2- my priority is to stop them by what ever needs to be done.
The who, the what they are carrying, if they were mistreated some time in their life, if they have a low I.Q. drunk, stoned or sober does not matter.


----------



## TAPnRACK (Jan 30, 2013)

PT111Pro said:


> I did read the story and yes I know there is a policeman that wrote that.
> But anyway. I just don't believe that criminals are more stupid than the rest of us. They have internet access, they read gun reviews and they know exactly what they want and even why.
> 
> I just don't believe that story that actually 66% of criminals commit suicide. No way.


You give criminals too much credit... most are pretty lazy and dumb.


----------



## paratrooper (Feb 1, 2012)

Thank God! :smt038


----------



## PT111Pro (Nov 15, 2014)

Well, I just don't have so much contact to criminals. But I just thought criminals live between us. So they not more or less intelligent than the rest of what I see. 
But if you look at it from this side....

- [Study material]
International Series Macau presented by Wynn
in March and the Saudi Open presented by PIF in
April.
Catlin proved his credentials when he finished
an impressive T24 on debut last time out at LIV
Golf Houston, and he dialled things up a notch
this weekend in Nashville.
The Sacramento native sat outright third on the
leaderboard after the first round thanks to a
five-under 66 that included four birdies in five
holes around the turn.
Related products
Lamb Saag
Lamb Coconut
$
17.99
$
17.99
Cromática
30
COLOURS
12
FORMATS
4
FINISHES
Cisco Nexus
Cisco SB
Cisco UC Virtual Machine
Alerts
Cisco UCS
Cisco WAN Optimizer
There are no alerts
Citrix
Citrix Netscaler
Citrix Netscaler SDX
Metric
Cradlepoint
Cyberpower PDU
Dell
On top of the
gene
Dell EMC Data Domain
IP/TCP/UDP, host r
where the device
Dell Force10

- [What to do]
- a) Please quote the forum thread from "## PT111Pro (Nov" to "what I see.".
- b) In the forum thread, how does TAPnRACK describe most criminals?
- c) Write what comes next in the forum thread about criminals, following on from its last post.

- [Your responses]
- a)
## PT111Pro (Nov 15, 2014)

Well, I just don't have so much contact to criminals. But I just thought criminals live between us. So they not more or less intelligent than the rest of what I see.

- b) As pretty lazy and dumb.

- c)
----------



## paratrooper (Feb 1, 2012)

PT111Pro said:


> Well, I just don't have so much contact to criminals. But I just thought criminals live between us. So they not more or less intelligent than the rest of what I see.
> But if you look at it from this side....


Okay, so I'm having a little trouble understanding what you said or meant.


----------



## PT111Pro (Nov 15, 2014)

Sorry


----------



## BackyardCowboy (Aug 27, 2014)

slayer61 said:


> Not a Sig Sauer on the list... Makes me proud!


Too pricey


----------



## PT111Pro (Nov 15, 2014)

However.
I am top prepared because I can't and don't count on it that the criminal or criminals that attack me or break in my home are under powered, have the wrong bullets in the gun, have a broken gun or don't understand how to handle the gun. For me a attacker or robber of any kind is smarter than I, better equipped than I and they outnumber me. That is what I am prepared for regardless what someones statistic want to suggest to me.


----------



## Thateus (Feb 12, 2015)

Cait43 said:


> Criminals and the Guns They Carry


Interesting but no precise data will ever exist !
Why ?
Because at any given crime with a gun it's generally what they have on hand that they either stole or bought illegally.
But more are stolen than bought illegally. You may see a cheap High Point to a Kimber.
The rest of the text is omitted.